(Reuters) - Hollywood’s Oscar voters passed over big names including Jennifer Lopez, Eddie Murphy and Robert De Niro on Monday, while issuing a surprise first Academy Award nomination to actor Antonio Banderas for Spanish film “Pain and Glory.”
Singer and actress Lopez was widely praised for her role as an enterprising pole dancer in “Hustlers” as was Murphy for his lead role in “Dolemite is My Name.” But neither landed among the contenders for acting honors that will be awarded at the Oscars ceremony on Feb. 9 after both had been nominated for Golden Globe awards.
“The big surprise of the day has to be Jennifer Lopez not getting a best supporting actress nomination,” said Variety chief film critic Owen Gleiberman. “There was just so much buzz about it, so much expectation. A lot of people thought she was going to win.”
The Academy of Motion Picture Arts and Sciences, the roughly 8,000-member group that hands out the Oscars, also continued Hollywood’s streak of giving a cold shoulder to Robert De Niro’s performance in “The Irishman.”
Two-time Oscar winner De Niro was nominated as a producer of “The Irishman,” which will compete for best picture, but not for his acting in the gangster epic. He also failed to land a Golden Globe or Screen Actors Guild Award nomination for the part.
Comic actor Adam Sandler had won acclaim for his dramatic role in crime thriller “Uncut Gems,” but voters left him out of the Oscar nominations. Gleiberman called Sandler’s performance “extraordinary.”
“It’s an amazing movie, a truly great performance that shows that Adam Sandler really had a kind of greatness in him,” Gleiberman said.
Awkwafina, who won a Golden Globe for playing a doting granddaughter in “The Farewell,” also was left out of the acting nods.
Walt Disney Co’s blockbuster sequel “Frozen 2” failed to secure a spot in the best animated feature category, which included two lesser-known entries from Netflix Inc - “Klaus” and “I Lost My Body.”

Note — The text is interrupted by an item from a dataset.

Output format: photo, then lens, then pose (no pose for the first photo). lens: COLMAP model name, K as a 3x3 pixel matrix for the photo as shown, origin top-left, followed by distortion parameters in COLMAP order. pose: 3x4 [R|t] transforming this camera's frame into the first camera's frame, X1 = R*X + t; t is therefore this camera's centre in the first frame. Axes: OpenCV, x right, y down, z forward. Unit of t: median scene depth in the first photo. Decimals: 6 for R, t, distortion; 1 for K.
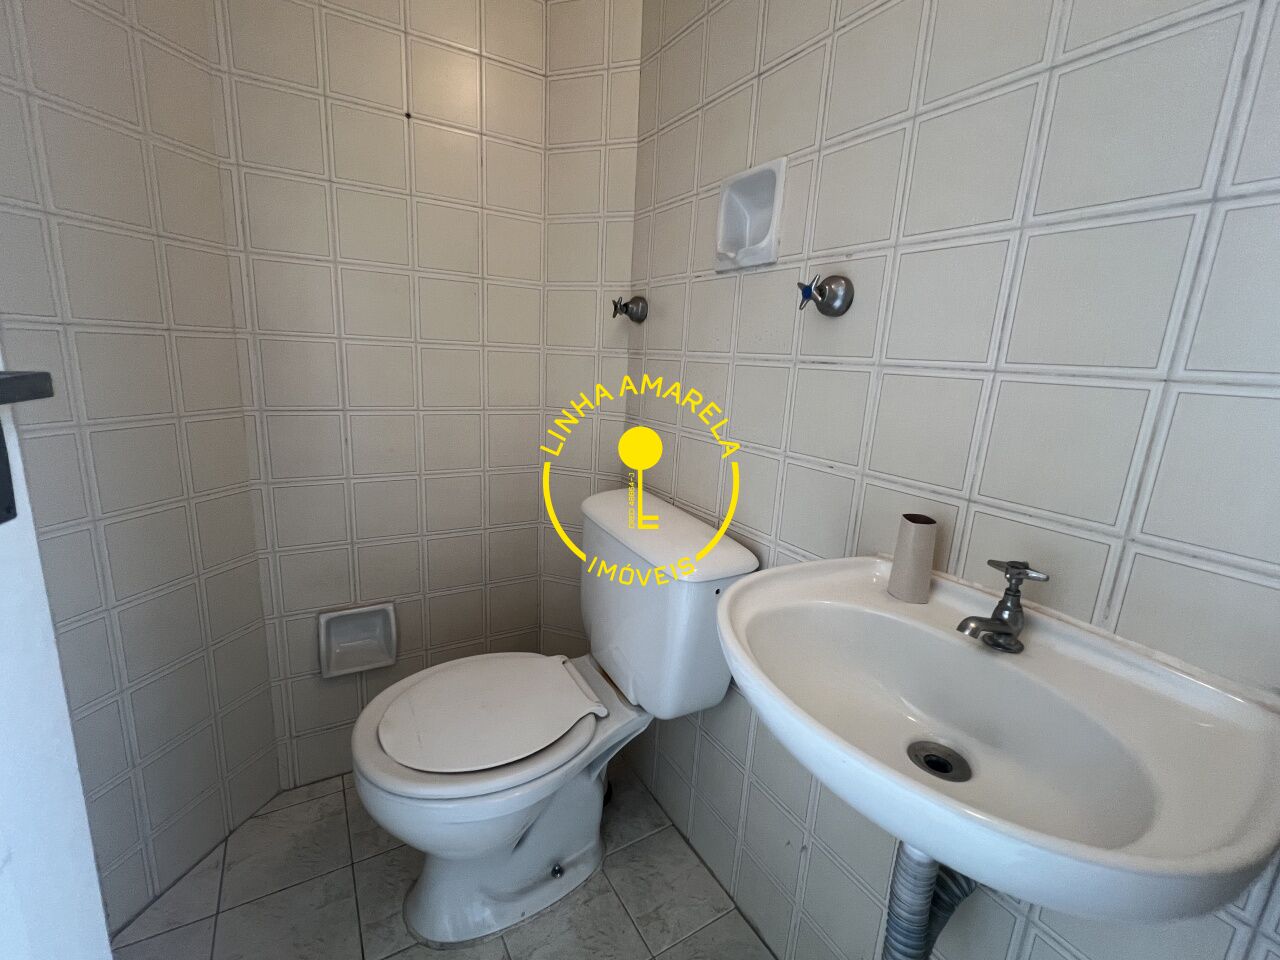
lens RADIAL K [[565.6, 0, 635.6], [0, 565.6, 480.4], [0, 0, 1]] dist [-0.003437, 0.000834]
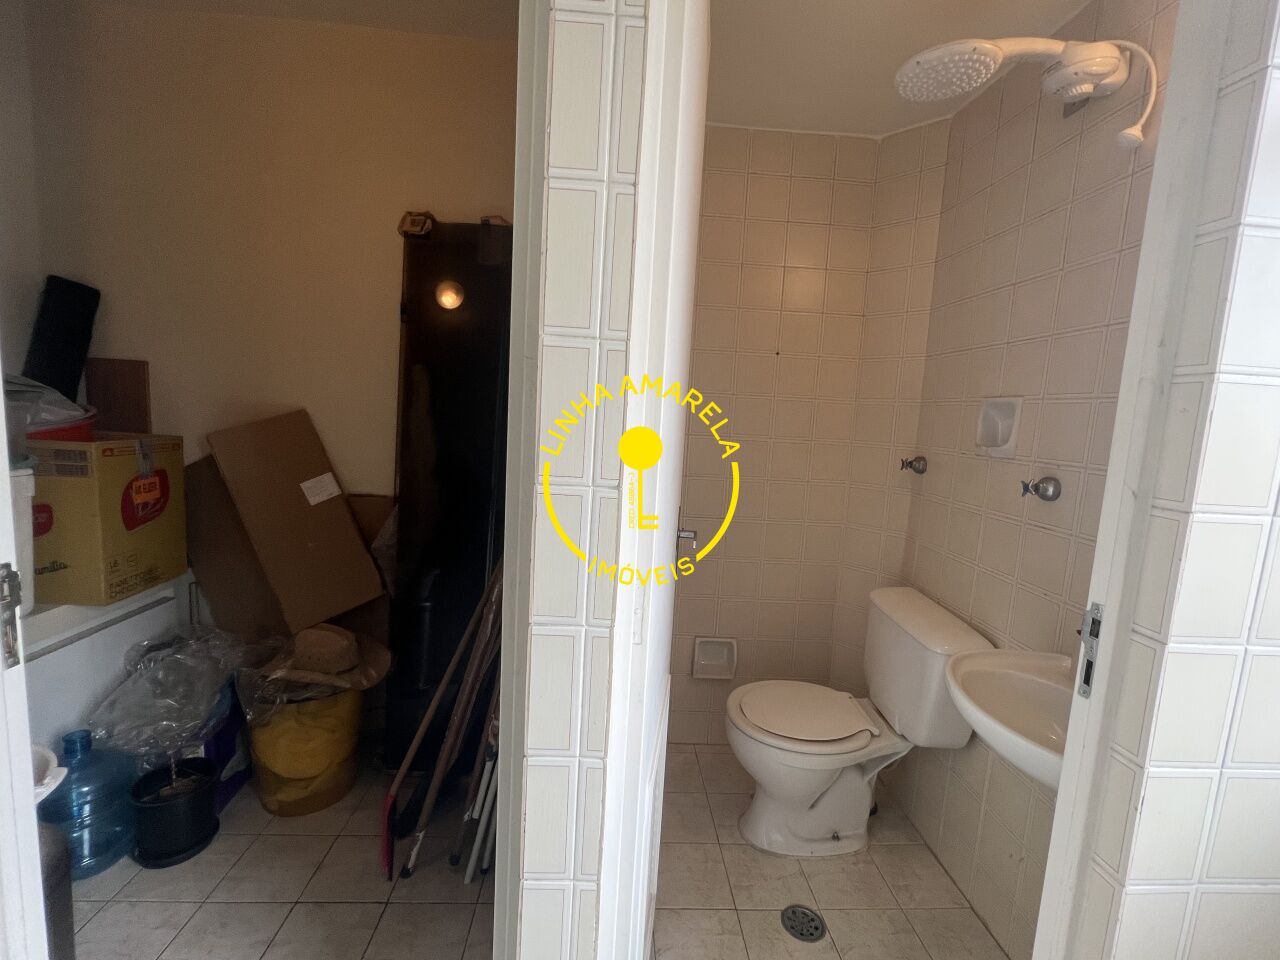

The academy attracted renewed criticism for failing to recognize female directors by leaving out “Little Women” filmmaker Greta Gerwig. She was nominated for adapted screenplay but not for best director.
Actress Issa Rae, one of the presenters of the nominations, quipped “congratulations to those men” when the director nominees were announced, and #DirectorsSoMale became a trending topic on Twitter.
The Academy did not immediately respond to a request for comment about criticism regarding lack of diversity.
Overall, “Little Women” received six nominations including best picture and a surprise nod for supporting actress Florence Pugh as difficult daughter Amy March.
Gerwig said she was “brimming with happiness” after the nominations were announced.
“I don’t necessarily see the omission of Greta Gerwig from this year’s slate of nominees as a gender-based decision,” Gleiberman said.
“The larger gender-based thing is that we need many, many more movies, major movies directed by women. That’s only going to happen when we have more and more women in the positions of power,” Gleiberman added.
Only one of the 20 acting nominees was a person of color. Cynthia Erivo was nominated for her lead role as anti-slavery activist Harriet Tubman in “Harriet.”
That prompted some Twitter users to revive the #OscarsSoWhite hashtag that exploded in 2015.
The film academy has since moved to diversify its mostly white, male membership by inviting more women and people of color to join.
Banderas, the 59-year-old veteran of movies including “The Mask of Zorro” and “Evita,” received his first Oscar nomination for playing a film director reflecting on his life choices in “Pain and Glory.” The movie was directed by Pedro Almodóvar, who based the film on his own life story.